Top of RECORDS SHOWN
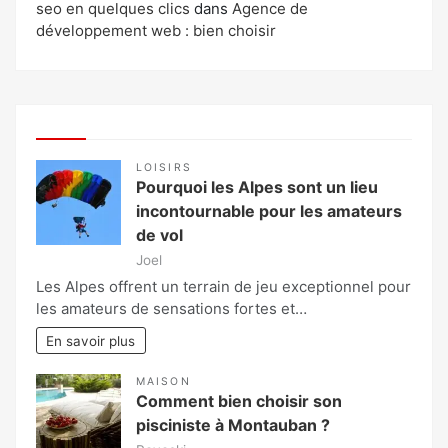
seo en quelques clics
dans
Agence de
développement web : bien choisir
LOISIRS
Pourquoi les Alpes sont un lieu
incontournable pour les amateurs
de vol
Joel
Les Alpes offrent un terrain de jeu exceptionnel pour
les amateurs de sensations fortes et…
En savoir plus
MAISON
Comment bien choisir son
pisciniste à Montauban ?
Bottom of RECORDS SHOWN
Top of RECORDS SHOWN
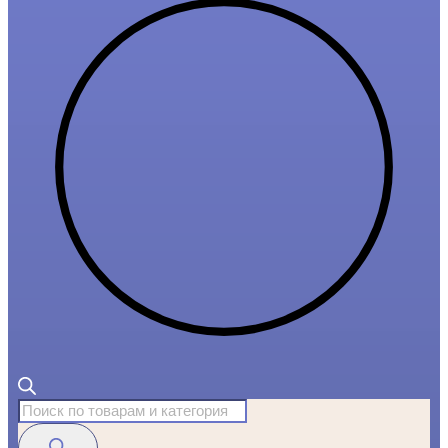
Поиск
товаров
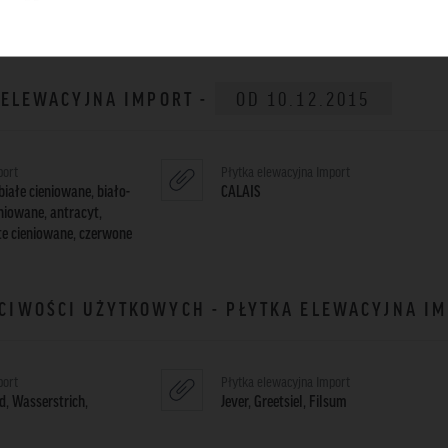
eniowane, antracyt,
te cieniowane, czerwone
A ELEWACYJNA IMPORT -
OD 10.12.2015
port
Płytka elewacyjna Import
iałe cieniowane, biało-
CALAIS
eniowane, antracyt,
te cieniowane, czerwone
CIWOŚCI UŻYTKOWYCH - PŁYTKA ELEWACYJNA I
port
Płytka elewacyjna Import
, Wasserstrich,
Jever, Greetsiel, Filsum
Bottom of RECORDS SHOWN
**YOUR OBJECTIVE**: Please output, unchanged and in order, the lines of the material that begin at the line containing "seo en quelques clics" and end at the line containing "pisciniste à Montauban ?", including both of those lines.

**RESULT OF THIS TASK**:
seo en quelques clics
dans
Agence de
développement web : bien choisir
LOISIRS
Pourquoi les Alpes sont un lieu
incontournable pour les amateurs
de vol
Joel
Les Alpes offrent un terrain de jeu exceptionnel pour
les amateurs de sensations fortes et…
En savoir plus
MAISON
Comment bien choisir son
pisciniste à Montauban ?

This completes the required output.